Document the current version of default Spark image for SparkCluster
Document the current version of default Spark image for SparkCluster
Description:
We installed this operator through OpenShift console. Since there is no document on what the version of spark is used with the default installation, we have run into several issues where the python application's driver and cluster's executor have mismatches of Spark and python versions, similar to these issues: https://github.com/radanalyticsio/openshift-spark/issues/62 and https://github.com/radanalyticsio/openshift-spark/issues/70. We have spent time and then figured out that #186 gave us the ability to update the standalone SparkCluster to use a different version of python and spark image. But this could have been avoided would the default configuration be spelled out clearly in the operatorhub.io as well as this repo.
We think that it will greatly help users by adding the current version of the image (and the link to openshift-spark repo) used by the default installation of this spark-operator in the DEFAULT_SPARK_CLUSTER_IMAGE part of the document.
I can raise a PR if this is acceptable.
this sounds like a good idea to me, i'm not sure if there is a way to check the default image currently. maybe @jkremser might know.

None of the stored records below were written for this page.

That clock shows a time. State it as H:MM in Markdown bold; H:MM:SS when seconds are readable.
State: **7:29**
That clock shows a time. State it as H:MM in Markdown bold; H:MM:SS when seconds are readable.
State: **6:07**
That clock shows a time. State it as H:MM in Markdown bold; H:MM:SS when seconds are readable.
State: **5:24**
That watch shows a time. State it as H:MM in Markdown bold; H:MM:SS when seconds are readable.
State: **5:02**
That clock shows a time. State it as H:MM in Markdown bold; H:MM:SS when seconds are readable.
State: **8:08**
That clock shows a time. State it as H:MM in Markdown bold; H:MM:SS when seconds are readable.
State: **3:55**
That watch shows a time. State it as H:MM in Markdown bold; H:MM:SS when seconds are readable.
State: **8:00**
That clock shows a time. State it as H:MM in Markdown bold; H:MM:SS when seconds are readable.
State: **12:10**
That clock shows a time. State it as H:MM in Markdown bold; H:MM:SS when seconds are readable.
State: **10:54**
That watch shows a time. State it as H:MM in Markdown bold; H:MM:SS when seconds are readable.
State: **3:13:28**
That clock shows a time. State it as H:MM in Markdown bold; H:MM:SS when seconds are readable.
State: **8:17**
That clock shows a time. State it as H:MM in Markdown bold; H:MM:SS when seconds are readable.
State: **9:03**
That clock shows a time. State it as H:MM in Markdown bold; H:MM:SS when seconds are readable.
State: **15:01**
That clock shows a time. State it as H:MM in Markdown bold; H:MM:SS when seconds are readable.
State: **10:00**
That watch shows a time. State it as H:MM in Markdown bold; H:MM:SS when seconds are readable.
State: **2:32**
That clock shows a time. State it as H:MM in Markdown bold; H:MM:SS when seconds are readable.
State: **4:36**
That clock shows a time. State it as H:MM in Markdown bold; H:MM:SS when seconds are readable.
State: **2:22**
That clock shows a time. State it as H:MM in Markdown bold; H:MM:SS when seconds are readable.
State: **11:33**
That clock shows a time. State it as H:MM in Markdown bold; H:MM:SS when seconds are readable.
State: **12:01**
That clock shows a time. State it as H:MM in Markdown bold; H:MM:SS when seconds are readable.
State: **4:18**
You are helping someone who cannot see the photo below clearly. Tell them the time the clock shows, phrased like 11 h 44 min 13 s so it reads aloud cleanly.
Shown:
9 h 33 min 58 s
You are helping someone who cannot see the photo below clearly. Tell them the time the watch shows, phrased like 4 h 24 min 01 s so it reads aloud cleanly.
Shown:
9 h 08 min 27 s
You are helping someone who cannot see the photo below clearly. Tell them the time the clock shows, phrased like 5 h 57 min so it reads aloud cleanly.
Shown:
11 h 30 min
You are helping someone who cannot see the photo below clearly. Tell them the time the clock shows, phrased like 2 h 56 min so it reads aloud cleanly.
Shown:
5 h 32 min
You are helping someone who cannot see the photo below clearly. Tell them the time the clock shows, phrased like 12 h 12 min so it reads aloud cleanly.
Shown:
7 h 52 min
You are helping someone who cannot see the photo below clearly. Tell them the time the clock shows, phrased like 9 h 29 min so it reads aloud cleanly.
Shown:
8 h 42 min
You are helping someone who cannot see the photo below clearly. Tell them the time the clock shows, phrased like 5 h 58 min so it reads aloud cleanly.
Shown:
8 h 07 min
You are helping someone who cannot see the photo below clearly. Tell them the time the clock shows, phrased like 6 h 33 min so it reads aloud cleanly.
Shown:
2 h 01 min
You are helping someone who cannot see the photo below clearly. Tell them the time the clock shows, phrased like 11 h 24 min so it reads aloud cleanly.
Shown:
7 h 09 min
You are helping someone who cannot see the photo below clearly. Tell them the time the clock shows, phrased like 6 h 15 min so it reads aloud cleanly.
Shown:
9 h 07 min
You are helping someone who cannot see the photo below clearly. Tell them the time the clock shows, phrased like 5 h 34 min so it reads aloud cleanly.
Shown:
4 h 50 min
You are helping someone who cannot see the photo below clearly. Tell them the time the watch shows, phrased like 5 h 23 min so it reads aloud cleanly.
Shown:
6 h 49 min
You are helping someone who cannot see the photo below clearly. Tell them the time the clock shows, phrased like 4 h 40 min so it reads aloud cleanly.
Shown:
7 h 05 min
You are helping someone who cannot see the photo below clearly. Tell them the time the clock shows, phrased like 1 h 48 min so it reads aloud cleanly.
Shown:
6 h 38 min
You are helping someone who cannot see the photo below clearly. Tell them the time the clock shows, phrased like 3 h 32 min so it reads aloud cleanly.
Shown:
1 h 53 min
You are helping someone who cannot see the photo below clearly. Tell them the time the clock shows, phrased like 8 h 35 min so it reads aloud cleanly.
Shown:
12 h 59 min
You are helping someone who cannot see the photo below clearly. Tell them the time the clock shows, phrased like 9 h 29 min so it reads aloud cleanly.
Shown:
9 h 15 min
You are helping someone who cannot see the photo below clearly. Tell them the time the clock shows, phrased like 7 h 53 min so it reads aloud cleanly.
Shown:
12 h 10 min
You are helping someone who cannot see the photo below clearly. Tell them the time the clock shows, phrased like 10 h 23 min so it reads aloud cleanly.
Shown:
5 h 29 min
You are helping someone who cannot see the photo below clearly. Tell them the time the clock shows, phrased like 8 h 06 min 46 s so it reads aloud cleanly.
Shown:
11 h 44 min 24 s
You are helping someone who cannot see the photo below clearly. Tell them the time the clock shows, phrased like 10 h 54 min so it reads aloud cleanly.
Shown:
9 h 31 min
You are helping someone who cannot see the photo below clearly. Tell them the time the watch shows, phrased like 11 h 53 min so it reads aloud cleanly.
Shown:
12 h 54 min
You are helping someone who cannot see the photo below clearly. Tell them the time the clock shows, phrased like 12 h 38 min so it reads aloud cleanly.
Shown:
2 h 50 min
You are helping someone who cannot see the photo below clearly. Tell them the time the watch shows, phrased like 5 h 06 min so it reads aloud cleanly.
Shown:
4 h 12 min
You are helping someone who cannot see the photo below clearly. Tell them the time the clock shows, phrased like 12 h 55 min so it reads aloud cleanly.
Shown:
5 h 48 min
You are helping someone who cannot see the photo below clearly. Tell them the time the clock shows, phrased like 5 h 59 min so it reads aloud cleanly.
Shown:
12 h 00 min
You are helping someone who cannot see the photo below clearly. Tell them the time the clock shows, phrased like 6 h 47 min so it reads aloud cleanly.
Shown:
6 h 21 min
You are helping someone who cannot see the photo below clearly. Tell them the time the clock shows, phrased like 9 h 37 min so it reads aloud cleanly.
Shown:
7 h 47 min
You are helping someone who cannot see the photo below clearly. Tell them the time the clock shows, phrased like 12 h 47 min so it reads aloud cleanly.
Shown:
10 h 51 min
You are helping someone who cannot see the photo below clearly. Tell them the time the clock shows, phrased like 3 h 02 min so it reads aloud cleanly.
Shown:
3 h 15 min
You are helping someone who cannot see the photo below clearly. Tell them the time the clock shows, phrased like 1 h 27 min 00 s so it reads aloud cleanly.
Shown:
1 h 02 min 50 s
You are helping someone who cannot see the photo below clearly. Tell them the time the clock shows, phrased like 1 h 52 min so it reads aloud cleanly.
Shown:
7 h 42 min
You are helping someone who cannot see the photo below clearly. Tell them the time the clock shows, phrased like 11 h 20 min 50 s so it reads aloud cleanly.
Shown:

thanks @adrian555 and @elmiko Totally makes sense to specify the defaults correctly in docs, and also point to official images for other versions of python and spark. cc @pdmack
@jkremser @elmiko the default image currently maps here to Spark 2.4 https://github.com/radanalyticsio/spark-operator/blob/da46a8161f00d821997c3e178e0606afdb1531bf/src/main/java/io/radanalytics/operator/Constants.java#L5
Also between the constants and environment variable , which one takes the precedence?
Additionally other versions tested? Do we maintain a combination of tested python app's driver and executor images in quay?
Also is there any documented way to create our own version of driver and executor images where we can install our own custom libraries like like confluent_kafka, numpy, pandas, etc.
Also between the constants and environment variable , which one takes the precedence?
A > B .. (A takes precedence)
field called customImage in the custom resource > env variable > constant
Additionally other versions tested? Do we maintain a combination of tested python app's driver and executor images in quay?
iirc, all the versions of driver and executors have to match... if your question was about what version of Spark works with the operator, it started with version 2.2 (if I am not mistaken) and since then it works. So you should be able to use also older version of the images from radanalyticsio org. Not all of them are in quay.io.. older versions should be available in docker.io
Also is there any documented way to create our own version of driver and executor images where we can install our own custom libraries like like confluent_kafka, numpy, pandas, etc.
hmm, probably no, but you can verify the image by https://pypi.org/project/soit/
Thanks @kresmer - We have things working now, but I would go and list some details of the workarounds we needed to do soon here
@adrian555 do you want to do a PR to the docs to ensure the clarity?